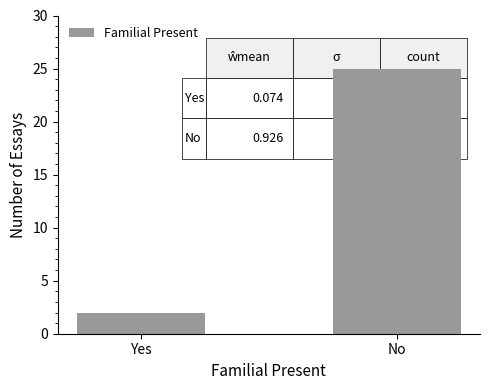

Reading left to right, what are all the values shown in this chart?

2	25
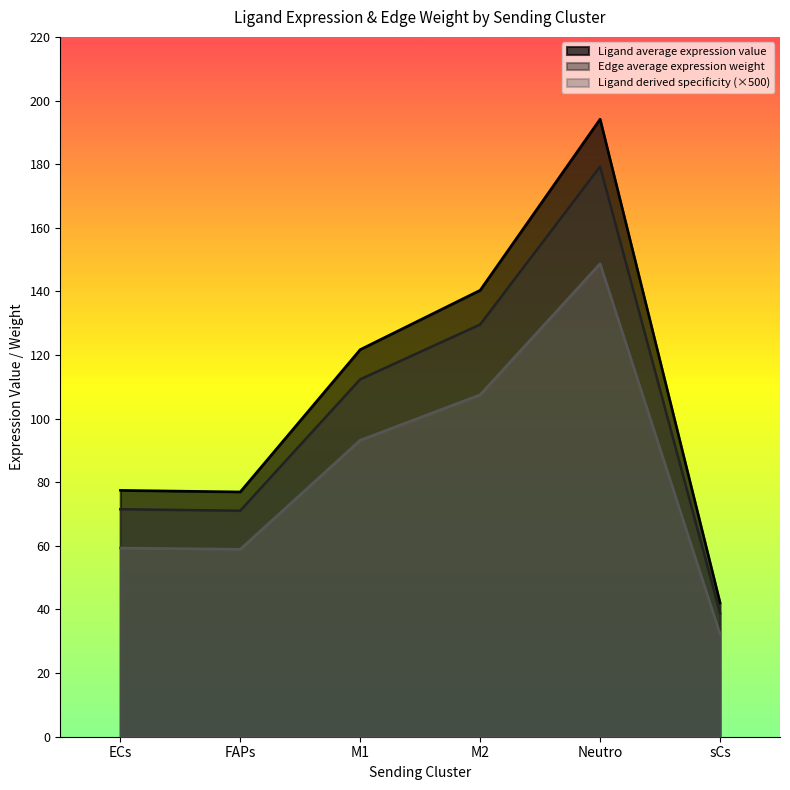

Is the value of Ligand derived specificity of average expression value at sCs greater than the value of Ligand average expression value at Neutro?

No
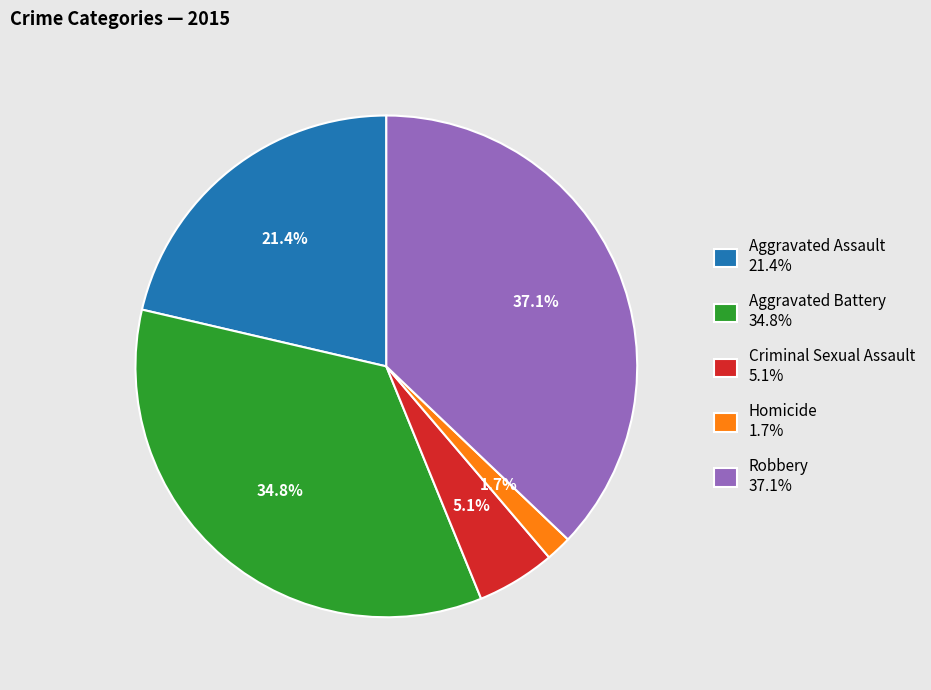

To the nearest percent, what portion does Aggravated Battery represent?

35%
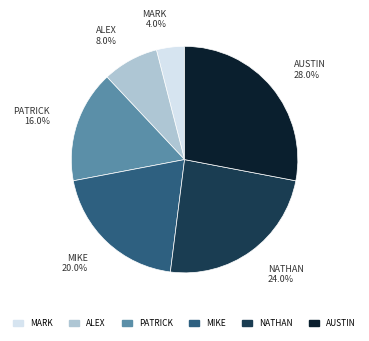

What is the smallest slice in the pie chart?

MARK 4.0%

========================================

Reproduce every row above word for word, leaving out the pictures.

Reading left to right, what are all the values shown in this chart?

2	25

Is the value of Ligand derived specificity of average expression value at sCs greater than the value of Ligand average expression value at Neutro?

No

To the nearest percent, what portion does Aggravated Battery represent?

35%

What is the smallest slice in the pie chart?

MARK 4.0%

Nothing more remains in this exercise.